# Interested in mushing



## SpotTheCat (Apr 8, 2021)

I am really interested in mushing and have a few questions 
What are all the types of mushing?
Is carting a type of mushing? 
Can you do none competitive mushing?
In carting do you pull people? Or only objects
Any advice for someone wanting to start?


----------



## DaySleepers (Apr 9, 2011)

In my limited knowledge:

Mushing is when you have a full team of dogs pulling some variety of traditional dog sled
Carting is when you have a single dog pulling a dog cart which typically will not be holding a person
Sulky driving is having one or two dogs pulling a specialized cart (a sulky) which can hold a single person (obviously you need dogs of a certain size and conditioning to do this one)
Joring is when you have one or more dog that helps pulling you as you also provide some of your own power: this can be just with running (also called canicross), but also with skiing, biking, kickbiking, scootering, etc. This is a good option for dogs who wouldn't otherwise be big enough to safely pull a person 100% by their own power.

I've never done any of these sports personally, so I may have some things mixed up, but that's my general understanding of the 'dog pulling things' sports that aren't weight pull. Any of these will require a dog to be trained and conditioned carefully so they have the appropriate muscle development before they're ever expected to pull the sled/cart/etc. and all require specialized harnesses to distribute the force in a safe and effective way (but it's not a one harness fits all situation, heavier pulling with a low attachment point might require a more specialized harness with a spreader bar whereas joring harnesses are typically more lightweight).


----------



## SpotTheCat (Apr 8, 2021)

DaySleepers said:


> In my limited knowledge:
> 
> Mushing is when you have a full team of dogs pulling some variety of traditional dog sled
> Carting is when you have a single dog pulling a dog cart which typically will not be holding a person
> ...


Thank you! what I understand is mushing is any thing powered by dogs, but I am not sure if that is correct.


----------



## DaySleepers (Apr 9, 2011)

As I said, I personally have only heard it used specifically for the traditional dogsledding style with full teams, but I could be wrong. I'm also in Norway, and the people here into mushing are REALLY into mushing and probably wouldn't be pleased to have their sport compared to stuff like bikejoring, haha. 

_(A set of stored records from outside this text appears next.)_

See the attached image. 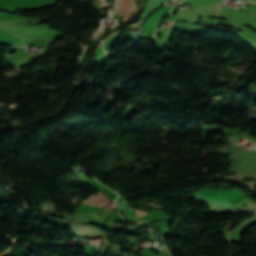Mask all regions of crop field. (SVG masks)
<instances>
[{
  "label": "crop field",
  "instance_id": "1",
  "mask_svg": "<svg viewBox=\"0 0 256 256\" xmlns=\"http://www.w3.org/2000/svg\"><path fill=\"white\" fill-rule=\"evenodd\" d=\"M127 207H128V204H119L117 209L123 210L128 220H130V219L131 220H136L137 216H136V214L134 212V209H132L130 207V209L127 210ZM136 212H137L139 217L142 216L143 214H145V213H143V212H141L139 210H136Z\"/></svg>",
  "mask_w": 256,
  "mask_h": 256
},
{
  "label": "crop field",
  "instance_id": "4",
  "mask_svg": "<svg viewBox=\"0 0 256 256\" xmlns=\"http://www.w3.org/2000/svg\"><path fill=\"white\" fill-rule=\"evenodd\" d=\"M47 44H48V43H47ZM47 44H45V45H47ZM45 45H44V46H45Z\"/></svg>",
  "mask_w": 256,
  "mask_h": 256
},
{
  "label": "crop field",
  "instance_id": "2",
  "mask_svg": "<svg viewBox=\"0 0 256 256\" xmlns=\"http://www.w3.org/2000/svg\"><path fill=\"white\" fill-rule=\"evenodd\" d=\"M247 208L245 209L242 208V209H239V210H221V209H217V208H209L207 210H209L210 212H219V213H222V212H227V211H230L232 213H238V212H246L248 211L247 209L250 208L249 211H252L253 209L256 208V203H254L253 201H249L247 204H246Z\"/></svg>",
  "mask_w": 256,
  "mask_h": 256
},
{
  "label": "crop field",
  "instance_id": "3",
  "mask_svg": "<svg viewBox=\"0 0 256 256\" xmlns=\"http://www.w3.org/2000/svg\"><path fill=\"white\" fill-rule=\"evenodd\" d=\"M83 202L89 203L91 205H98V204H103L102 202H100L99 200H97L96 198L90 196L88 197L86 200H84Z\"/></svg>",
  "mask_w": 256,
  "mask_h": 256
}]
</instances>
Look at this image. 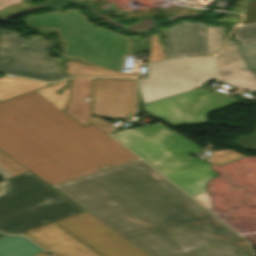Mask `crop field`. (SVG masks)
Instances as JSON below:
<instances>
[{"mask_svg":"<svg viewBox=\"0 0 256 256\" xmlns=\"http://www.w3.org/2000/svg\"><path fill=\"white\" fill-rule=\"evenodd\" d=\"M90 215L84 212L55 223L102 256H148Z\"/></svg>","mask_w":256,"mask_h":256,"instance_id":"8","label":"crop field"},{"mask_svg":"<svg viewBox=\"0 0 256 256\" xmlns=\"http://www.w3.org/2000/svg\"><path fill=\"white\" fill-rule=\"evenodd\" d=\"M222 49H223L222 27H206L207 55L219 53Z\"/></svg>","mask_w":256,"mask_h":256,"instance_id":"17","label":"crop field"},{"mask_svg":"<svg viewBox=\"0 0 256 256\" xmlns=\"http://www.w3.org/2000/svg\"><path fill=\"white\" fill-rule=\"evenodd\" d=\"M134 111V80L93 79L92 115L124 119Z\"/></svg>","mask_w":256,"mask_h":256,"instance_id":"9","label":"crop field"},{"mask_svg":"<svg viewBox=\"0 0 256 256\" xmlns=\"http://www.w3.org/2000/svg\"><path fill=\"white\" fill-rule=\"evenodd\" d=\"M239 47L249 68L256 73V42L239 44Z\"/></svg>","mask_w":256,"mask_h":256,"instance_id":"19","label":"crop field"},{"mask_svg":"<svg viewBox=\"0 0 256 256\" xmlns=\"http://www.w3.org/2000/svg\"><path fill=\"white\" fill-rule=\"evenodd\" d=\"M148 79L137 80L143 103L190 91L215 78L213 56L170 59L147 65Z\"/></svg>","mask_w":256,"mask_h":256,"instance_id":"5","label":"crop field"},{"mask_svg":"<svg viewBox=\"0 0 256 256\" xmlns=\"http://www.w3.org/2000/svg\"><path fill=\"white\" fill-rule=\"evenodd\" d=\"M90 95V79H72L71 99L65 113L82 125L89 122L90 102H85L84 97H90Z\"/></svg>","mask_w":256,"mask_h":256,"instance_id":"13","label":"crop field"},{"mask_svg":"<svg viewBox=\"0 0 256 256\" xmlns=\"http://www.w3.org/2000/svg\"><path fill=\"white\" fill-rule=\"evenodd\" d=\"M52 84L5 75L0 78V102Z\"/></svg>","mask_w":256,"mask_h":256,"instance_id":"14","label":"crop field"},{"mask_svg":"<svg viewBox=\"0 0 256 256\" xmlns=\"http://www.w3.org/2000/svg\"><path fill=\"white\" fill-rule=\"evenodd\" d=\"M28 172L26 168L0 151V176L4 179Z\"/></svg>","mask_w":256,"mask_h":256,"instance_id":"18","label":"crop field"},{"mask_svg":"<svg viewBox=\"0 0 256 256\" xmlns=\"http://www.w3.org/2000/svg\"><path fill=\"white\" fill-rule=\"evenodd\" d=\"M19 38L0 28V72L43 81L64 79L59 58L47 56V40L41 36Z\"/></svg>","mask_w":256,"mask_h":256,"instance_id":"6","label":"crop field"},{"mask_svg":"<svg viewBox=\"0 0 256 256\" xmlns=\"http://www.w3.org/2000/svg\"><path fill=\"white\" fill-rule=\"evenodd\" d=\"M256 23V0H249L245 19L241 24Z\"/></svg>","mask_w":256,"mask_h":256,"instance_id":"24","label":"crop field"},{"mask_svg":"<svg viewBox=\"0 0 256 256\" xmlns=\"http://www.w3.org/2000/svg\"><path fill=\"white\" fill-rule=\"evenodd\" d=\"M217 62L218 77L223 82L243 91H256V74L247 68L235 41L228 40L226 51L217 56Z\"/></svg>","mask_w":256,"mask_h":256,"instance_id":"12","label":"crop field"},{"mask_svg":"<svg viewBox=\"0 0 256 256\" xmlns=\"http://www.w3.org/2000/svg\"><path fill=\"white\" fill-rule=\"evenodd\" d=\"M42 251L22 236H8L0 240V256H33Z\"/></svg>","mask_w":256,"mask_h":256,"instance_id":"15","label":"crop field"},{"mask_svg":"<svg viewBox=\"0 0 256 256\" xmlns=\"http://www.w3.org/2000/svg\"><path fill=\"white\" fill-rule=\"evenodd\" d=\"M84 211L30 172L0 182V231L21 233Z\"/></svg>","mask_w":256,"mask_h":256,"instance_id":"3","label":"crop field"},{"mask_svg":"<svg viewBox=\"0 0 256 256\" xmlns=\"http://www.w3.org/2000/svg\"><path fill=\"white\" fill-rule=\"evenodd\" d=\"M159 38V34L151 35V51L149 54V62L165 59L163 43H159Z\"/></svg>","mask_w":256,"mask_h":256,"instance_id":"21","label":"crop field"},{"mask_svg":"<svg viewBox=\"0 0 256 256\" xmlns=\"http://www.w3.org/2000/svg\"><path fill=\"white\" fill-rule=\"evenodd\" d=\"M233 33L239 43L256 41V25L237 27Z\"/></svg>","mask_w":256,"mask_h":256,"instance_id":"20","label":"crop field"},{"mask_svg":"<svg viewBox=\"0 0 256 256\" xmlns=\"http://www.w3.org/2000/svg\"><path fill=\"white\" fill-rule=\"evenodd\" d=\"M69 68L67 72L77 77H94V76H125L134 77V73H115L99 67L86 66L78 63L77 61H66Z\"/></svg>","mask_w":256,"mask_h":256,"instance_id":"16","label":"crop field"},{"mask_svg":"<svg viewBox=\"0 0 256 256\" xmlns=\"http://www.w3.org/2000/svg\"><path fill=\"white\" fill-rule=\"evenodd\" d=\"M92 122L94 125H96L97 127H99L100 129H102L103 131H105L106 133H109V131L114 128L115 126L109 124L107 121H105L104 119H100V118H95L92 117Z\"/></svg>","mask_w":256,"mask_h":256,"instance_id":"25","label":"crop field"},{"mask_svg":"<svg viewBox=\"0 0 256 256\" xmlns=\"http://www.w3.org/2000/svg\"><path fill=\"white\" fill-rule=\"evenodd\" d=\"M113 136L200 204L212 209L205 193L206 181L217 175L207 163L188 155L201 151L195 143L159 124L120 131Z\"/></svg>","mask_w":256,"mask_h":256,"instance_id":"2","label":"crop field"},{"mask_svg":"<svg viewBox=\"0 0 256 256\" xmlns=\"http://www.w3.org/2000/svg\"><path fill=\"white\" fill-rule=\"evenodd\" d=\"M164 49L166 58L206 55L205 25L200 22H181L167 29Z\"/></svg>","mask_w":256,"mask_h":256,"instance_id":"11","label":"crop field"},{"mask_svg":"<svg viewBox=\"0 0 256 256\" xmlns=\"http://www.w3.org/2000/svg\"><path fill=\"white\" fill-rule=\"evenodd\" d=\"M69 81L0 103V150L149 256H251L244 239L93 124L63 113ZM68 198V199H69Z\"/></svg>","mask_w":256,"mask_h":256,"instance_id":"1","label":"crop field"},{"mask_svg":"<svg viewBox=\"0 0 256 256\" xmlns=\"http://www.w3.org/2000/svg\"><path fill=\"white\" fill-rule=\"evenodd\" d=\"M187 104L189 113L180 105ZM234 104L225 96L211 93L203 88L171 96L145 104L146 112L167 120L171 124L208 121L205 117L211 111Z\"/></svg>","mask_w":256,"mask_h":256,"instance_id":"7","label":"crop field"},{"mask_svg":"<svg viewBox=\"0 0 256 256\" xmlns=\"http://www.w3.org/2000/svg\"><path fill=\"white\" fill-rule=\"evenodd\" d=\"M214 156L206 157L209 158L213 165H218L224 162H228L237 158L244 157L232 150L214 152Z\"/></svg>","mask_w":256,"mask_h":256,"instance_id":"22","label":"crop field"},{"mask_svg":"<svg viewBox=\"0 0 256 256\" xmlns=\"http://www.w3.org/2000/svg\"><path fill=\"white\" fill-rule=\"evenodd\" d=\"M21 234L31 238L54 256H100L54 223Z\"/></svg>","mask_w":256,"mask_h":256,"instance_id":"10","label":"crop field"},{"mask_svg":"<svg viewBox=\"0 0 256 256\" xmlns=\"http://www.w3.org/2000/svg\"><path fill=\"white\" fill-rule=\"evenodd\" d=\"M6 236H8V235L1 234V233H0V239H1V238H4V237H6Z\"/></svg>","mask_w":256,"mask_h":256,"instance_id":"28","label":"crop field"},{"mask_svg":"<svg viewBox=\"0 0 256 256\" xmlns=\"http://www.w3.org/2000/svg\"><path fill=\"white\" fill-rule=\"evenodd\" d=\"M245 150H256V134L233 141Z\"/></svg>","mask_w":256,"mask_h":256,"instance_id":"23","label":"crop field"},{"mask_svg":"<svg viewBox=\"0 0 256 256\" xmlns=\"http://www.w3.org/2000/svg\"><path fill=\"white\" fill-rule=\"evenodd\" d=\"M32 28H57L65 42L64 55L121 72L129 54L128 38L87 22L78 10L52 12L26 18Z\"/></svg>","mask_w":256,"mask_h":256,"instance_id":"4","label":"crop field"},{"mask_svg":"<svg viewBox=\"0 0 256 256\" xmlns=\"http://www.w3.org/2000/svg\"><path fill=\"white\" fill-rule=\"evenodd\" d=\"M22 2V0H0V10L14 3Z\"/></svg>","mask_w":256,"mask_h":256,"instance_id":"26","label":"crop field"},{"mask_svg":"<svg viewBox=\"0 0 256 256\" xmlns=\"http://www.w3.org/2000/svg\"><path fill=\"white\" fill-rule=\"evenodd\" d=\"M35 256H50V255L46 254L45 252H42V253L37 254V255H35Z\"/></svg>","mask_w":256,"mask_h":256,"instance_id":"27","label":"crop field"}]
</instances>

I will say that most of these can be done casually, and in the case of joring I'm not sure there even are competitions, it's just a fun activity with dogs. There definitely are carting/drafting competitions, but the only one that really requires you to be all in is proper dogsled mushing just due to how many animals you need to pull it off.


----------



## LeoRose (Aug 20, 2015)

Mushing generally applies to either dog sledding or dry land mushing, which uses teams of dogs to pull a sled or wheeled cart designed for off-road running.

Carting is one or two dogs pulling a wheeled vehicle with the handler walking.

Driving is one or more dogs hitched to a cart or sulky with the handler in the vehicle.

Jorring is one or more dogs attached to a person skiing, or a bike, scooter, or the like with the person riding the vehicle.

Cani-cross is one or more dogs attached to a person who is running/walking.

Weight pull is a single dog pulling as much weight as possible for a specified distance.

A more general term that includes mushing, jorring, etc. is "pulling sports". All of them can be done casually or competitively.


----------



## parus (Apr 10, 2014)

My advice to someone who wants to get started with mushing is to work at at a dogyard in exchange for instruction, but then again, I live in Alaska and there are mushers everywhere, lol. I imagine they're less ubiquitous elsewhere.

If you wanted to buy a mushing team every spring there are bunches of them for sale here, or dropped at shelters.


----------



## SpotTheCat (Apr 8, 2021)

LeoRose said:


> Mushing generally applies to either dog sledding or dry land mushing, which uses teams of dogs to pull a sled or wheeled cart designed for off-road running.
> 
> Carting is one or two dogs pulling a wheeled vehicle with the handler walking.
> 
> ...


thank you!


parus said:


> My advice to someone who wants to get started with mushing is to work at at a dogyard in exchange for instruction, but then again, I live in Alaska and there are mushers everywhere, lol. I imagine they're less ubiquitous elsewhere.
> 
> If you wanted to buy a mushing team every spring there are bunches of them for sale here, or dropped at shelters.


I am looking at going some where to try it. Sadly there are very few places that do mushing and they are too far away for me to go frequently, so not much point to seeing if they would let me work there in exchange for instructions.


----------